• Stored data:
*** Block opens ***
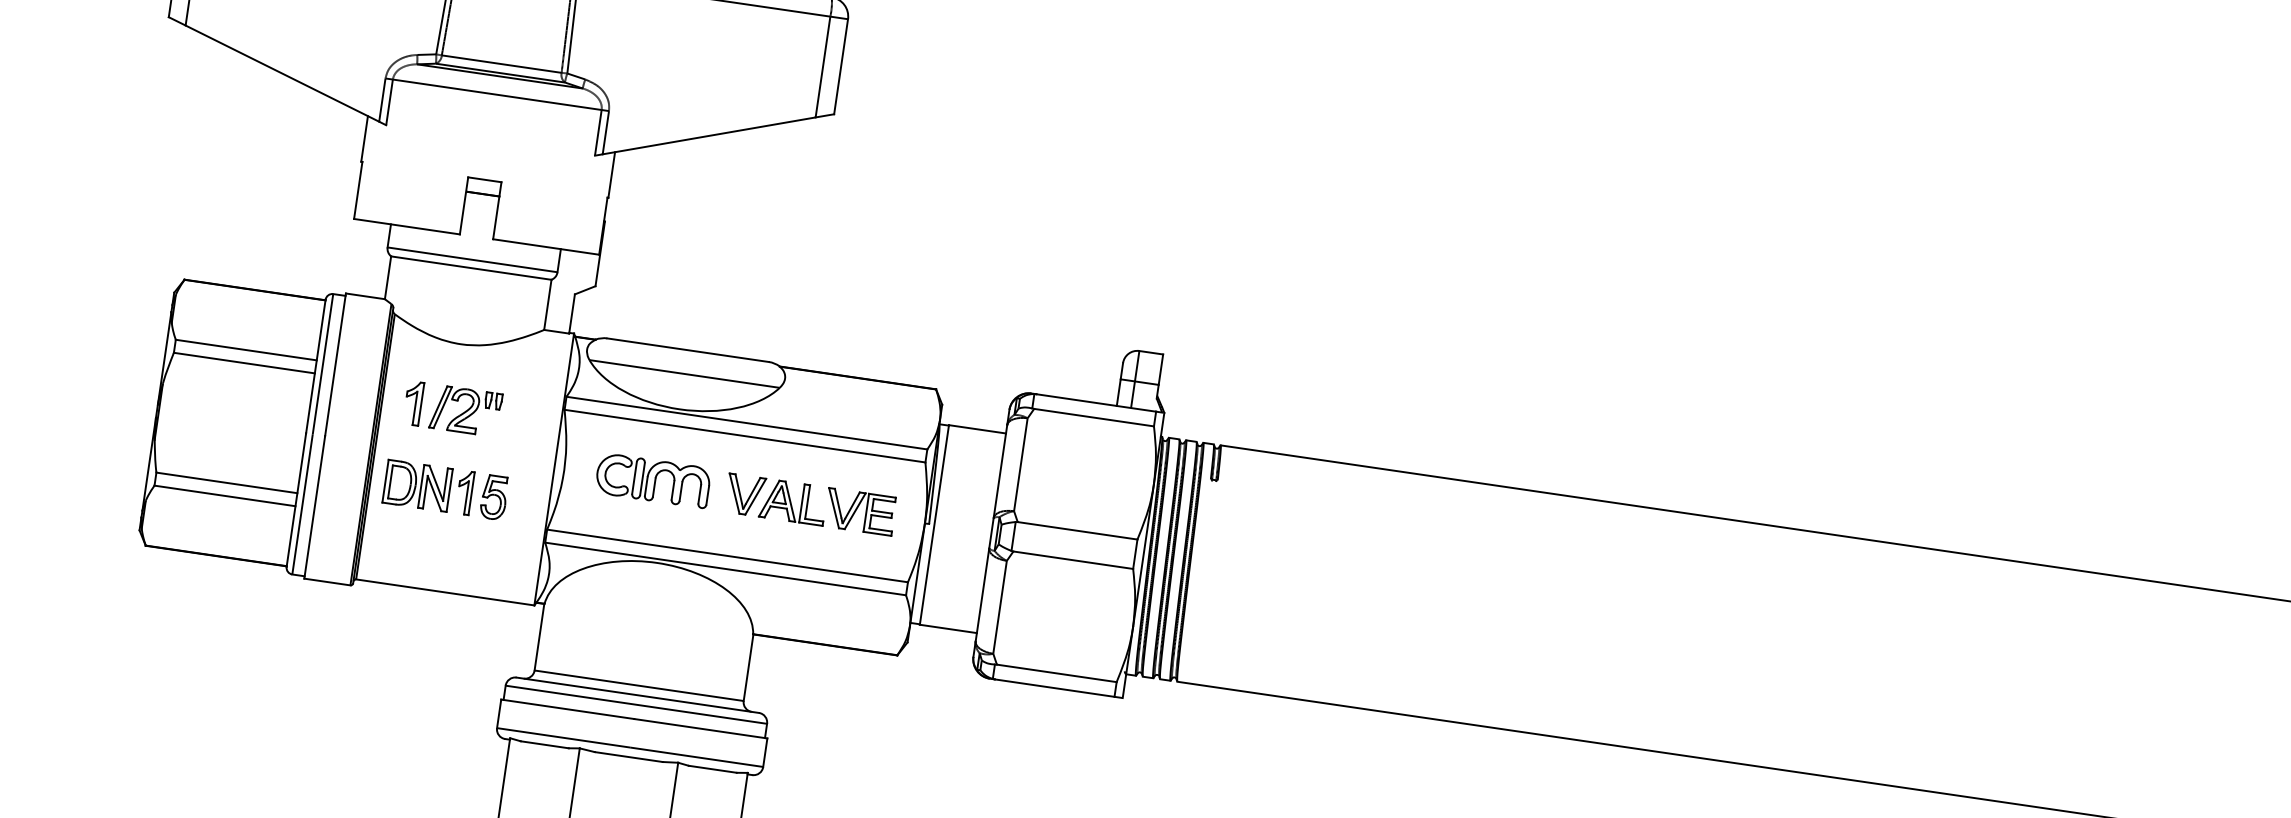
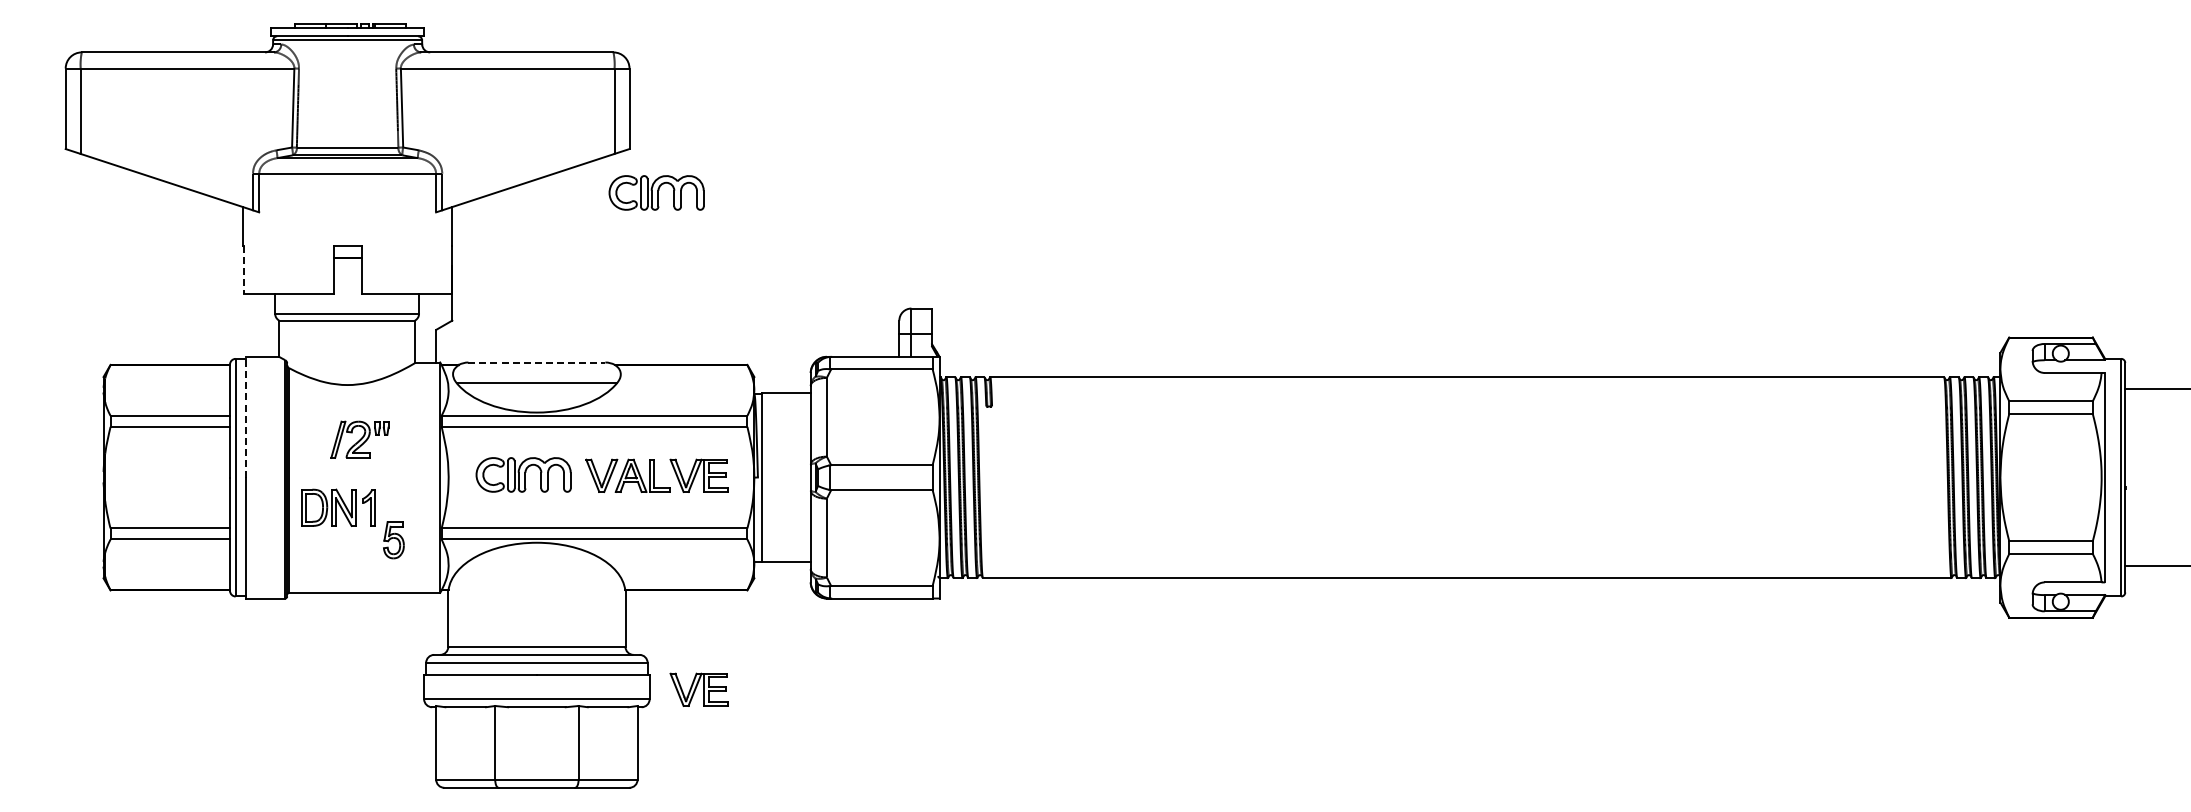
part: (858, 170) -> (656, 192), added
line: (357, 191) -> (243, 270), solid -> dashed
line: (688, 350) -> (537, 362), solid -> dashed
line: (336, 363) -> (246, 416), solid -> dashed
part: (413, 402) -> (315, 439), removed
part: (493, 497) -> (393, 540), moved
part: (822, 763) -> (698, 689), added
*** Block closes ***
• Task to complete: Restate the preceding entries in full, word for word, with the pictures removed.

• Expected answer:
part: (858, 170) -> (656, 192), added
line: (357, 191) -> (243, 270), solid -> dashed
line: (688, 350) -> (537, 362), solid -> dashed
line: (336, 363) -> (246, 416), solid -> dashed
part: (413, 402) -> (315, 439), removed
part: (493, 497) -> (393, 540), moved
part: (822, 763) -> (698, 689), added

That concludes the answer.